Ignite Creation Date: 2025-12-24 @ 7:13 PM
Ignite Modification Date: 2025-12-24 @ 7:13 PM
NCT ID: NCT06817603
Brief Summary: Endoscopic retrograde cholangiopancreatography (ERCP) is an imaging procedure that visualizes the drainage ducts of the pancreas, gallbladder, and liver through the use of a duodenoscope and contrast media. By endoscopically identifying the ampulla of Vater, the common bile duct is cannulated. ERCP is also frequently utilized for therapeutic interventions, such as endoscopic sphincterotomy, bile duct stone extraction, stent placement in malignant and benign biliary strictures, and biopsy collection, thus playing a critical role in both the diagnosis and treatment of pancreatobiliary disorders. ERCP, being more invasive than routine upper endoscopies or colonoscopies, typically necessitates deeper levels of sedation. The procedure is performed in the prone, modified prone, or lateral decubitus position, which increases the risk of hypoxemia and hypoventilation due to upper airway obstruction. Furthermore, endoscopic instruments inserted through the oral cavity limit anesthesiologists' access to the patient's airway, thereby restricting ventilation support during gastrointestinal endoscopy. Ensuring airway stability during sedation is paramount for patient safety and procedural efficacy. Currently, a range of devices, including traditional nasal cannulas, high-flow oxygen masks, and procedural oxygen masks, are employed to provide oxygen support throughout the procedure. The existing literature includes randomized controlled trials and systematic reviews aimed at preventing hypoxemia during ERCP. Through this study, investigators aim to make a novel contribution to the literature by assessing the effectiveness of a recently introduced procedural oxygen mask.

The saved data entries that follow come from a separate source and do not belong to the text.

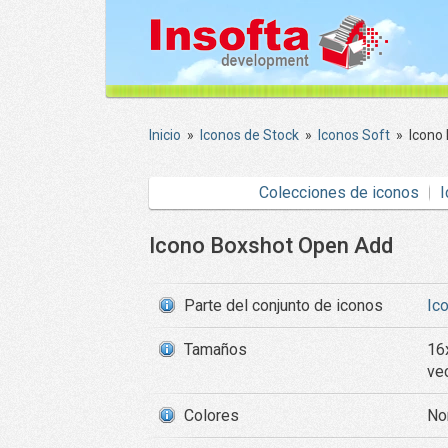
Inicio
»
Iconos de Stock
»
Iconos Soft
»
Icono
Colecciones de iconos
I
Icono Boxshot Open Add
Parte del conjunto de iconos
Ic
Tamaños
16
ve
Colores
Nor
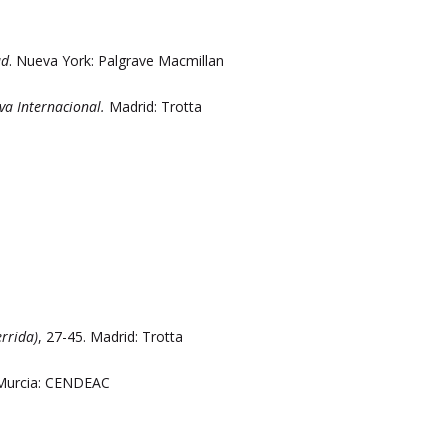
ad
. Nueva York: Palgrave Macmillan
va Internacional.
Madrid: Trotta
rrida)
, 27-45. Madrid: Trotta
 Murcia: CENDEAC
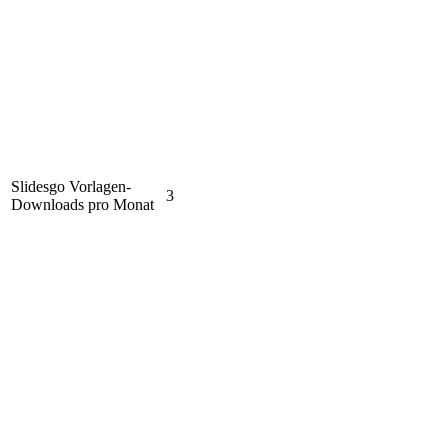
Slidesgo Vorlagen-
3
Downloads pro Monat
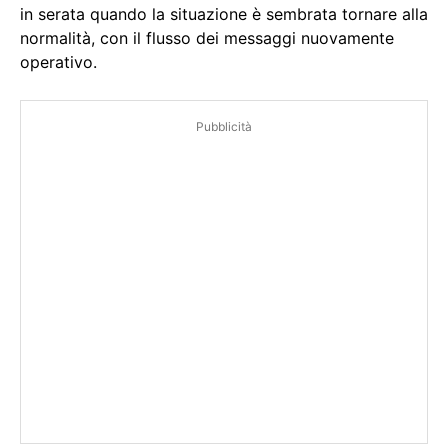
in serata quando la situazione è sembrata tornare alla
normalità, con il flusso dei messaggi nuovamente
operativo.
Pubblicità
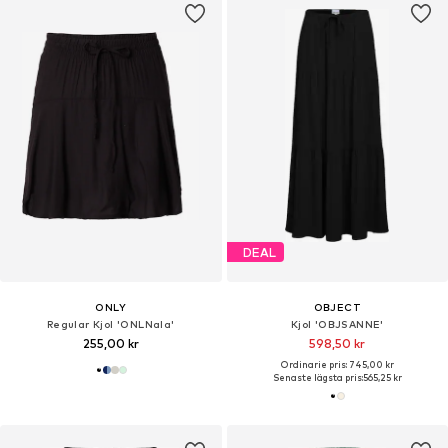
DEAL
ONLY
OBJECT
Regular Kjol 'ONLNala'
Kjol 'OBJSANNE'
255,00 kr
598,50 kr
Ordinarie pris: 745,00 kr
Senaste lägsta pris:
565,25 kr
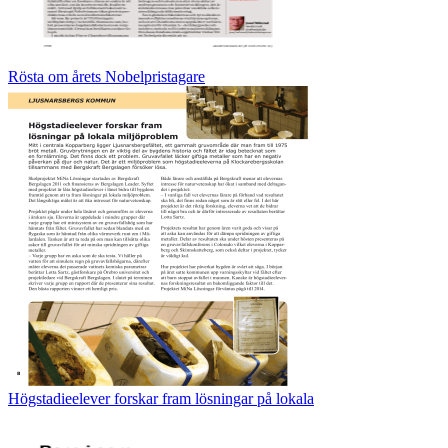
Rösta om årets Nobelpristagare
Högstadieelever forskar fram lösningar på lokala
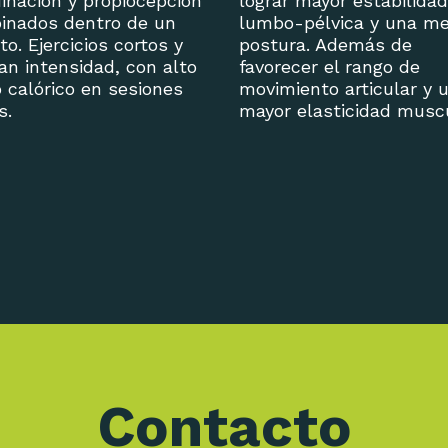
inación y propiocepción
lograr mayor estabilidad
inados dentro de un
lumbo-pélvica y una me
ito. Ejercicios cortos y
postura. Además de
an intensidad, con alto
favorecer el rango de
 calórico en sesiones
movimiento articular y 
s.
mayor elasticidad muscu
Contacto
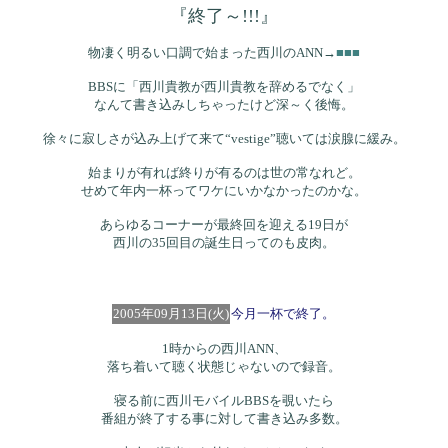
『終了～!!!』
物凄く明るい口調で始まった西川のANN→
■■■
BBSに「西川貴教が西川貴教を辞めるでなく」
なんて書き込みしちゃったけど深～く後悔。
徐々に寂しさが込み上げて来て“vestige”聴いては涙腺に緩み。
始まりが有れば終りが有るのは世の常なれど。
せめて年内一杯ってワケにいかなかったのかな。
あらゆるコーナーが最終回を迎える19日が
西川の35回目の誕生日ってのも皮肉。
2005年09月13日(火)
今月一杯で終了。
1時からの西川ANN、
落ち着いて聴く状態じゃないので録音。
寝る前に西川モバイルBBSを覗いたら
番組が終了する事に対して書き込み多数。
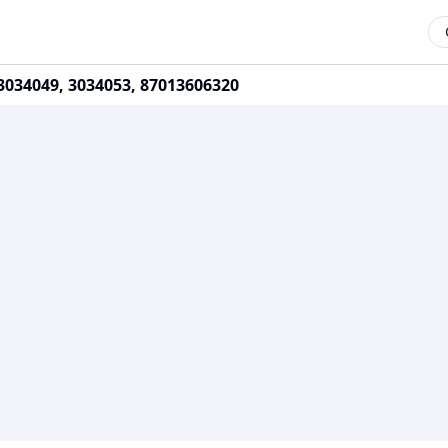
3034049, 3034053, 87013606320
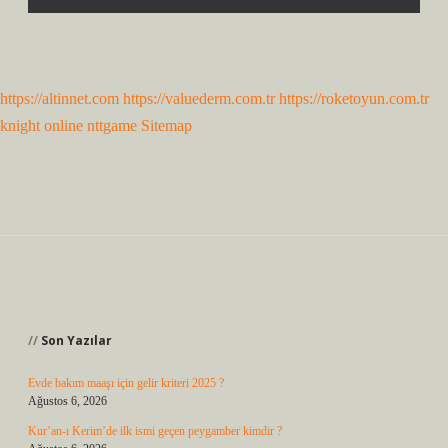
https://altinnet.com
https://valuederm.com.tr
https://roketoyun.com.tr
knight online
nttgame
Sitemap
Sidebar
Son Yazılar
Evde bakım maaşı için gelir kriteri 2025 ?
Ağustos 6, 2026
Kur’an-ı Kerim’de ilk ismi geçen peygamber kimdir ?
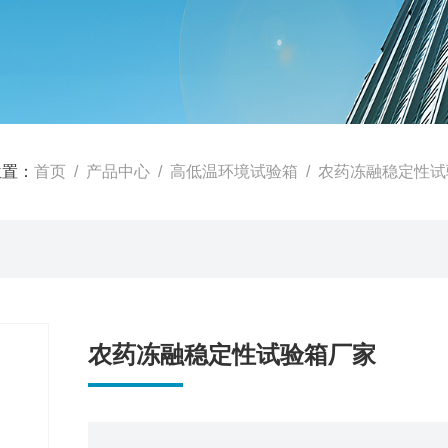
位置：
首页
/
产品中心
/
高低温环境试验箱
/
农药冻融稳定性试
农药冻融稳定性试验箱厂家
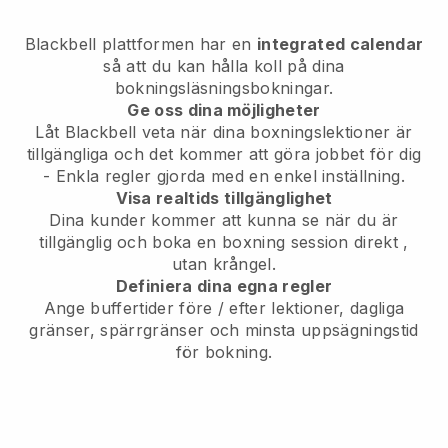
Blackbell
plattformen har en
integrated calendar
så att du kan hålla koll på dina
bokningsläsningsbokningar.
Ge oss dina möjligheter
Låt Blackbell veta
när dina boxningslektioner är
tillgängliga
och det kommer att göra jobbet för dig
- Enkla regler gjorda med en enkel inställning.
Visa realtids tillgänglighet
Dina kunder kommer att kunna se när du är
tillgänglig
och boka en boxning session direkt
,
utan krångel.
Definiera dina egna regler
Ange buffertider före / efter lektioner, dagliga
gränser, spärrgränser och minsta uppsägningstid
för bokning.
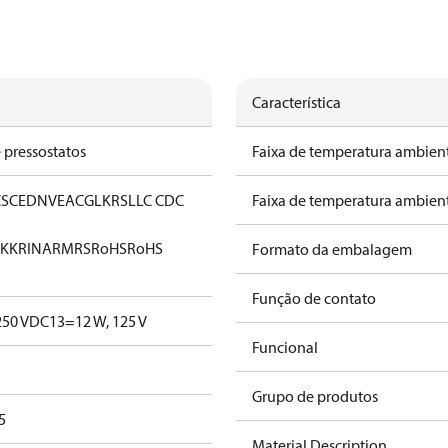
Característica
 pressostatos
Faixa de temperatura ambient
CS
CE
DNV
EAC
GL
KRS
LLC CDC
Faixa de temperatura ambient
KK
RINA
RMRS
RoHS
RoHS
Formato da embalagem
Função de contato
250 V
DC13=12 W, 125 V
Funcional
Grupo de produtos
5
Material Description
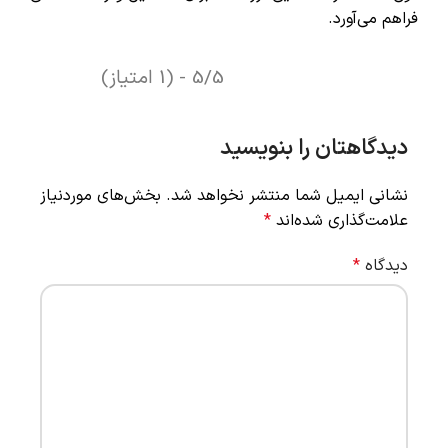
فراهم می‌آورد.
5/5 - (1 امتیاز)
دیدگاهتان را بنویسید
نشانی ایمیل شما منتشر نخواهد شد.
بخش‌های موردنیاز
علامت‌گذاری شده‌اند
*
دیدگاه
*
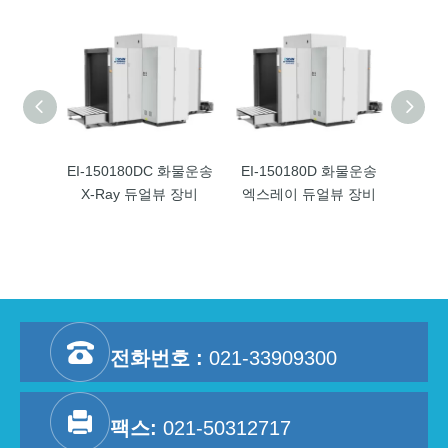
EI-150180DC 화물운송
EI-150180D 화물운송
EI-10
X-Ray 듀얼뷰 장비
엑스레이 듀얼뷰 장비
송 X-r
전화번호 :
021-33909300
팩스:
021-50312717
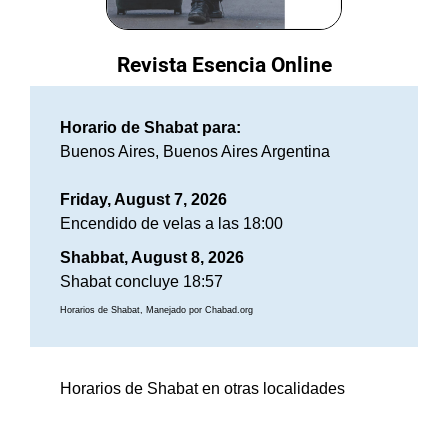
Revista Esencia Online
Horario de Shabat para:
Buenos Aires, Buenos Aires Argentina
Friday, August 7, 2026
Encendido de velas a las 18:00
Shabbat, August 8, 2026
Shabat concluye 18:57
Horarios de Shabat, Manejado por Chabad.org
Horarios de Shabat en otras localidades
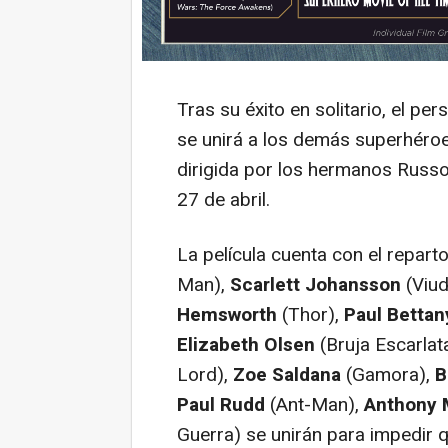
Tras su éxito en solitario, el 
se unirá a los demás superhéro
dirigida por los hermanos Russo 
27 de abril.
La película cuenta con el repar
Man),
Scarlett Johansson
(Viud
Hemsworth
(Thor),
Paul Bettan
Elizabeth Olsen
(Bruja Escarlat
Lord),
Zoe Saldana
(Gamora),
B
Paul Rudd
(Ant-Man),
Anthony 
Guerra) se unirán para impedir 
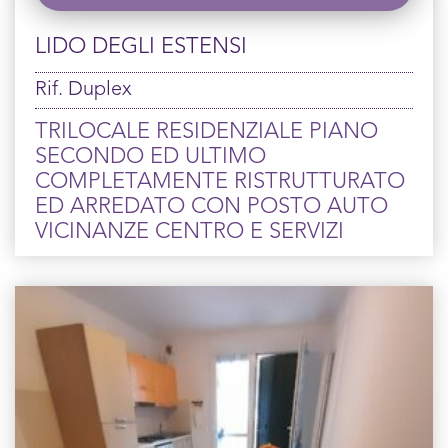
LIDO DEGLI ESTENSI
Rif. Duplex
TRILOCALE RESIDENZIALE PIANO
SECONDO ED ULTIMO
COMPLETAMENTE RISTRUTTURATO
ED ARREDATO CON POSTO AUTO
VICINANZE CENTRO E SERVIZI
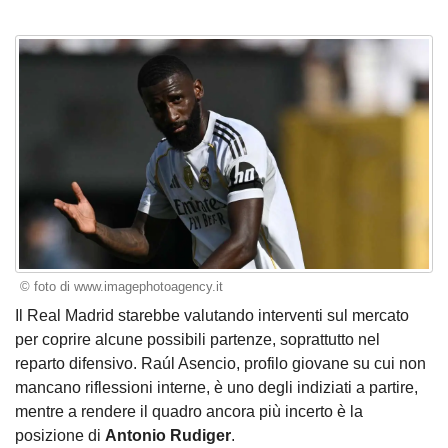
© foto di www.imagephotoagency.it
Il Real Madrid starebbe valutando interventi sul mercato
per coprire alcune possibili partenze, soprattutto nel
reparto difensivo. Raúl Asencio, profilo giovane su cui non
mancano riflessioni interne, è uno degli indiziati a partire,
mentre a rendere il quadro ancora più incerto è la
posizione di
Antonio Rudiger
.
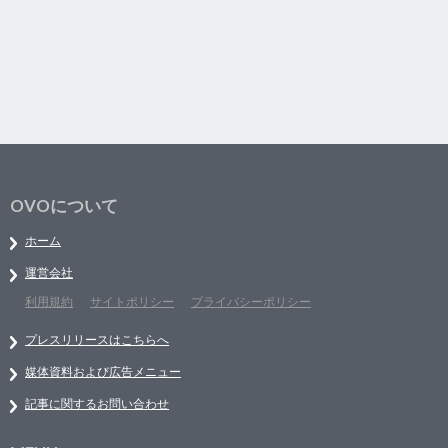
OVOについて
ホーム
運営会社
利用規約
サイトポリシー
プライバシーポリシー
プレスリリースはこちらへ
媒体資料および広告メニュー
記事に関するお問い合わせ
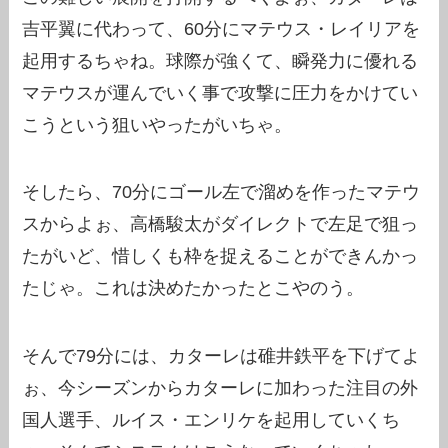
吉平翼に代わって、60分にマテウス・レイリアを
起用するちゃね。球際が強くて、瞬発力に優れる
マテウスが運んでいく事で攻撃に圧力をかけてい
こうという狙いやったがいちゃ。
そしたら、70分にゴール左で溜めを作ったマテウ
スからよぉ、高橋駿太がダイレクトで左足で狙っ
たがいど、惜しくも枠を捉えることができんかっ
たじゃ。これは決めたかったとこやのう。
そんで79分には、カターレは碓井鉄平を下げてよ
ぉ、今シーズンからカターレに加わった注目の外
国人選手、ルイス・エンリケを起用していくち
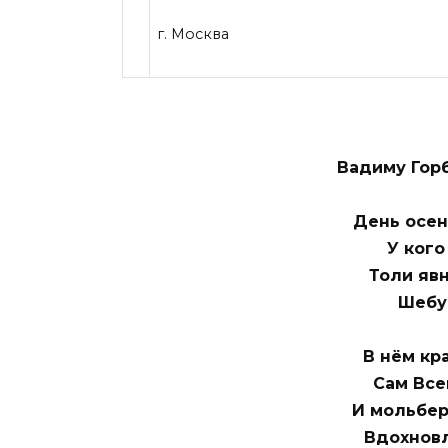
г. Москва
Вадиму Горб
День осен
У кого
Толи яв
Шебут
В нём кр
Сам Все
И мольбер
Вдохнов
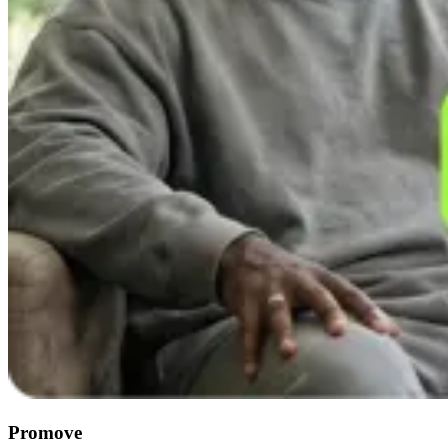
Promove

Detailed Description: This study aims to compare the efficacy of two oxygen delivery methods-High-Flow Nasal Cannula (HFNC) and Procedural Oxygen Mask (POM)-in preventing hypoxemia during Endoscopic Retrograde Cholangiopancreatography (ERCP). Designed as a randomized, parallel-group, prospective study, participants were assigned to two groups, Group H (HFNC) and Group P (POM), in a 1:1 ratio using computer-assisted random allocation. However, due to the visible differences between the oxygen delivery devices, neither healthcare providers nor patients could be blinded to the randomization. The study was planned to include 134 patients (67 per group) with a 95% confidence level (1-α) and 90% test power (1-β). To account for an anticipated 10% dropout rate, the total sample size was set at 150 patients. Throughout the ERCP procedure, all patients will be monitored using pulse oximetry, electrocardiography (ECG), and non-invasive blood pressure monitoring. Capnography will be applied in both groups, and necessary interventions will be carried out by anesthesia specialists if a patient's oxygen saturation falls below 90%. All interventions and events will be meticulously documented. Following the procedure, patients will be monitored in the post-anesthesia care unit (PACU), and those with a Modifiye Alderete score of 10 will be discharged. The FiO2 will be maintained constant throughout the procedure. Patients will initially receive midazolam at a dose of 0.02 mg/kg, followed by 0.5 mg/kg of ketamine. To ensure adequate sedation, propofol will be administered as an initial bolus dose of 0.5-1.0 mg/kg, with additional boluses of 0.25-0.5 mg/kg every 1-3 minutes as needed to maintain the target sedation level. The target sedation depth will be 3-4 on the Ramsay Sedation Scale (RSS), and this level will be maintained throughout the procedure. Upon completion, patients will be awakened using verbal and tactile stimuli. Once their RSS reaches 2, they will be transferred to the Post-Anesthesia Care Unit (PACU). Patients will be discharged from the PACU upon achieving a Modified Aldrete Score (MAS) of 10. Vital signs, procedure durations, and dosages of medications used for each patient will be meticulously recorded. All anesthesia-related decisions during the procedure will be made by the supervising anesthesia specialist.